The experience of Vietnam vets who returned to Canada has been a bit different. The war in which they fought was not a Canadian war, and so they are not recognised as veterans in their own country. This means that many of the support structures available to other Canadian veterans are not open to them. They are not usually included in Remembrance Day events or admitted to official veterans organisations.[4] Many Canadians (and most Americans) are unaware that they even exist. It can certainly be argued that since their government didn’t send them to Viet Nam, it has no responsibility to acknowledge or reward their service there. However, the isolation of these vets and the lack of any official support have made the lot of Canada’s Vietnam veterans (and any Macalisters among them) perhaps the most difficult of all.

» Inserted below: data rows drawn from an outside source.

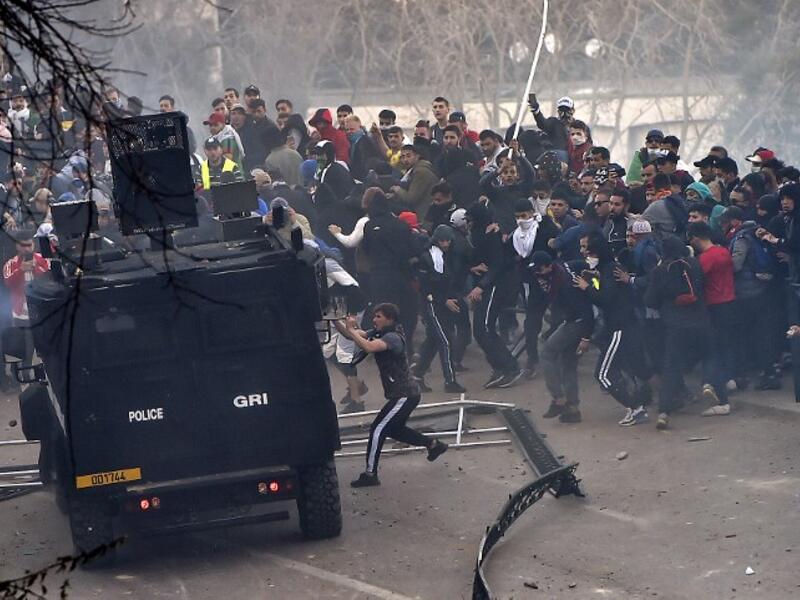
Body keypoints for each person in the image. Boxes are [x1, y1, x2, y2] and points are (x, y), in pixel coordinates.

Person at [337, 303, 448, 488]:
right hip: (403, 394)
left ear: (390, 319)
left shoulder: (393, 337)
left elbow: (369, 347)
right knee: (395, 430)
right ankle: (434, 445)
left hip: (404, 394)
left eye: (378, 316)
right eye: (374, 316)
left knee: (378, 429)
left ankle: (370, 474)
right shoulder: (380, 332)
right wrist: (335, 321)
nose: (374, 319)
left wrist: (351, 328)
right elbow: (353, 336)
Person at [574, 231, 652, 426]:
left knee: (603, 374)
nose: (583, 253)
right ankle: (641, 403)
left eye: (587, 249)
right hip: (619, 326)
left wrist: (587, 287)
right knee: (628, 368)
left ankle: (636, 408)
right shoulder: (606, 269)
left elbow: (606, 298)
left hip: (619, 327)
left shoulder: (610, 269)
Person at [529, 251, 594, 423]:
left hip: (577, 323)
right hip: (573, 321)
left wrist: (586, 338)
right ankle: (573, 409)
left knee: (547, 354)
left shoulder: (564, 284)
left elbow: (586, 310)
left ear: (549, 266)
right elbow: (582, 264)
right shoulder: (562, 267)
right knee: (568, 363)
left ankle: (558, 398)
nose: (537, 273)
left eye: (540, 270)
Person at [686, 221, 735, 415]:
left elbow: (694, 280)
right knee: (725, 345)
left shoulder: (706, 259)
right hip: (730, 302)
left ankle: (713, 386)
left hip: (713, 305)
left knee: (711, 348)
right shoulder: (724, 252)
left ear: (696, 238)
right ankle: (727, 379)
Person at [412, 225, 466, 393]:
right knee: (445, 340)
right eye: (442, 240)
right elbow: (426, 288)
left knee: (433, 341)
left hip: (443, 303)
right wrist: (444, 300)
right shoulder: (427, 258)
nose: (445, 243)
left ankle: (417, 375)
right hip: (432, 304)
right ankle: (450, 381)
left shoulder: (448, 256)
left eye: (448, 240)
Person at [3, 231, 50, 364]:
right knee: (25, 351)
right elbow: (8, 282)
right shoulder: (11, 264)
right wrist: (20, 271)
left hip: (41, 311)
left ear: (33, 244)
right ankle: (25, 374)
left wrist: (36, 269)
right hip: (21, 312)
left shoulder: (42, 259)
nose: (27, 248)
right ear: (17, 246)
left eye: (29, 245)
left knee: (45, 348)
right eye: (23, 245)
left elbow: (50, 280)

Copyright (c) Lynn McAlister, 2012


[1]Australian Government Dept. of Veterans’ Affairs, Nominal Roll of Vietnam Veterans
[3]Fred Graffen of the Canadian War Museum, in an article that first appeared in Vietnam Magazine. It is now available on-line.
[4]Ibid. That said, there are several informative web sites operated by individual veterans of Canada’s own military which have attempted to make people aware of these veterans, and they are honoured along with veterans of other conflicts in the Canadian War Museum.